Methods: This retrospective study utilized the 2020 NIS dataset, which is based on hospitalizations from January 1, 2020, to December 31, 2020. All patients who were 18 years of age and older and were admitted to the hospital with STEMI and COVID-19 infection were included in this study. The primary outcome was in-hospital mortality. Chi-square test was used to compare categorical variables and linear regression was used for continuous variables. For primary outcome, univariate logistic regression was used to calculate unadjusted odds ratio for variables of interest and p values of < 0.2 on univariate logistic regression was used to build multivariate logistic regression model to adjust for potential confounders. A multivariate linear regression model was used for continuous variables (LOS and total hospital charge). A two-tailed p-value of 0.05 was considered significant.
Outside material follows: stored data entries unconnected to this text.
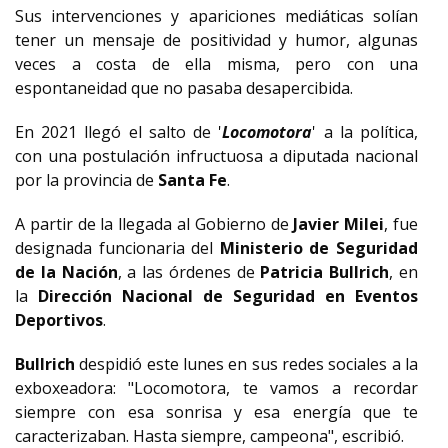
Sus intervenciones y apariciones mediáticas solían
tener un mensaje de positividad y humor, algunas
veces a costa de ella misma, pero con una
espontaneidad que no pasaba desapercibida.
En 2021 llegó el salto de '
Locomotora
' a la política,
con una postulación infructuosa a diputada nacional
por la provincia de
Santa Fe
.
A partir de la llegada al Gobierno de
Javier Milei
, fue
designada funcionaria del
Ministerio de Seguridad
de la Nación
, a las órdenes de
Patricia Bullrich
, en
la
Dirección Nacional de Seguridad en Eventos
Deportivos
.
Bullrich
despidió este lunes en sus redes sociales a la
exboxeadora: "Locomotora, te vamos a recordar
siempre con esa sonrisa y esa energía que te
caracterizaban. Hasta siempre, campeona", escribió.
Results: Patients with STEMI and concomitant COVID-19 infection had a higher rate of inpatient mortality (47.4% vs. 11.2%, p < 0.001), increased length of stay (9 days vs. 4.3 days, p< 0.001) and higher cost of hospitalization (172,518 USD vs. 131,841 USD, p = 0.04) than those without COVID-19 in-fection. COVID-19 patients also received less invasive cardiac procedures (coronary angiograms: 30.4% vs 50.8%; P < .001, PCI: 32.9% vs. 70.1%, p< 0.001, CABG: 0.9% vs. 4.1%, p< 0.001) and were more likely to receive systemic thrombolytic therapy (4.2% vs. 1.1%, p< 0.001).
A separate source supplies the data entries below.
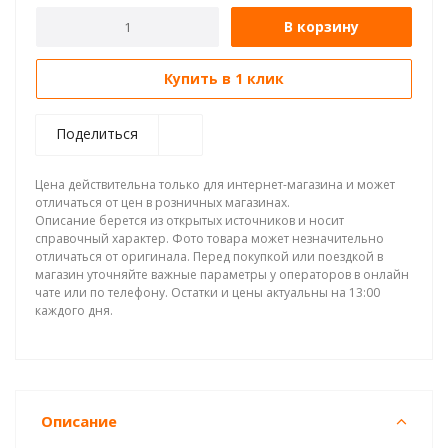
В корзину
Купить в 1 клик
Поделиться
Цена действительна только для интернет-магазина и может
отличаться от цен в розничных магазинах.
Описание берется из открытых источников и носит
справочный характер. Фото товара может незначительно
отличаться от оригинала. Перед покупкой или поездкой в
магазин уточняйте важные параметры у операторов в онлайн
чате или по телефону. Остатки и цены актуальны на 13:00
каждого дня.
Описание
Conclusions: We conclude that STEMI patients with concomitant COVID-19 infection were nearly four times as likely to die in the hospital in comparison to non-COVID-19 patients. This finding is likely driven by both clinical complications of COVID-19 infection as well as system-wide alterations in delivery of cardi-ac care due to the healthcare burden of the COVID-19 pandemic. Thus, in addition to focusing on risk mitigation strategies for preventing infection during future pandemics, it is equally important to develop strategies for maintaining other critical clinical processes to allow for the delivery of healthcare to patients with life-threatening conditions such as STEMI in order to reduce unnecessary mortality.